HEALTHCARE IN ZEALAND
Can I get free healthcare in New Zealand?
With the exception of visual and dental treatments, healthcare is generally quite affordable in New Zealand, compared to many other Western countries. It is easy to register to your local health centre and see a Doctor, or General Practitioner (GP). There are over 3,500 GPs in New Zealand. New Zealand residents and some work visa holders are entitled to public-funded healthcare, which means most treatments will be free or low cost. Private medical insurance is available and partially subsidised by some larger companies as part of their employee schemes, however it is not mandatory and most Kiwis actually rely on the public system.

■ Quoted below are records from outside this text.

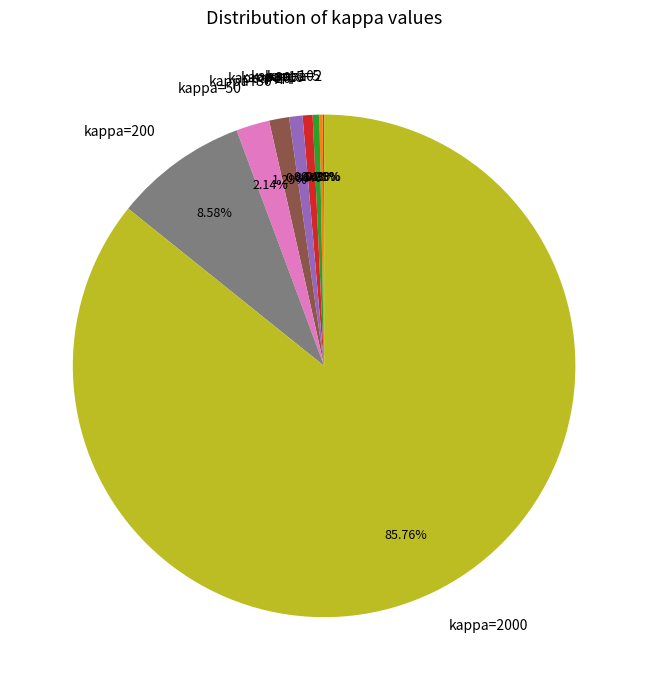

Combined, do kappa=15 and kappa=30 account for over 50%?

No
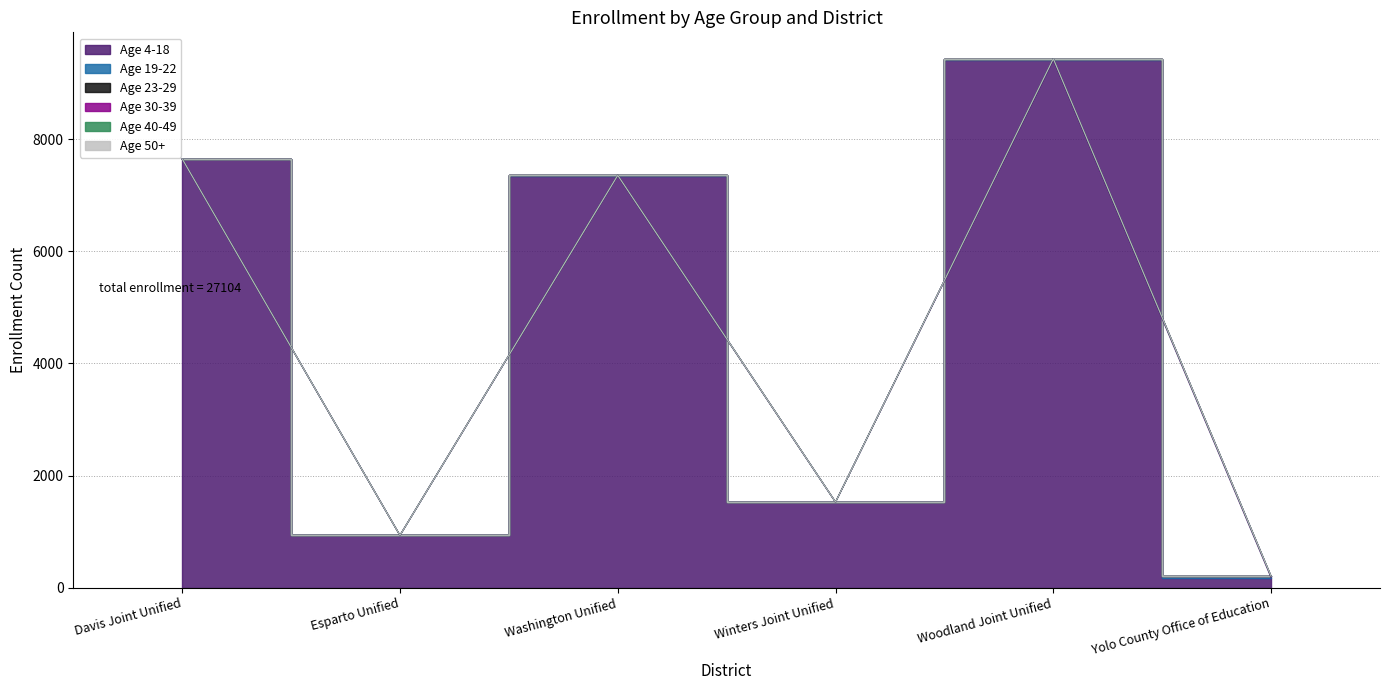

Which has a higher value, Yolo County Office of Education or Woodland Joint Unified?

Woodland Joint Unified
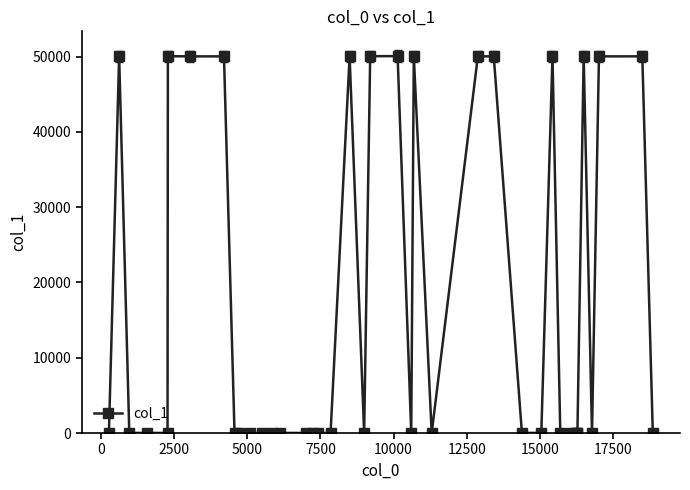

What is the difference between the maximum and second lowest values?

50071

Appointments with a GP range from around NZ$15 (registered patient, entitled to public-funded healthcare) to NZ$100 (overseas visitor or not registered to the centre). We recommend registering with your local medical centre as soon as you arrive in New Zealand. Visitors and students should have private medical (travel) insurance regardless. Medication is usually obtained from retail Pharmacists (‘chemists’) for both over-the-counter as well as prescription drugs.
What if I get injured while in New Zealand?
For injuries caused by an accident, treatment is free at public hospitals. If you need non-urgent medical help, the first point of contact is the local medical centre where a General Practitioner (Doctor/Physician) will see you.
Am I covered?
If you are a NZ citizen, resident-visa holder, or you have a work visa that allows you to stay in New Zealand for 2 years or more (including the time already spent), you (and anyone obtaining a visa through their relationship with you) are eligible for public-funded healthcare. Care for injuries resulting of accidents are covered by our unique ‘Accident Compensation Corporation’ scheme (ACC), regardless of your visa status. ACC provides insurance cover for everyone in New Zealand for injuries caused by accidents. This covers physical injuries, but some mental injuries may also be covered.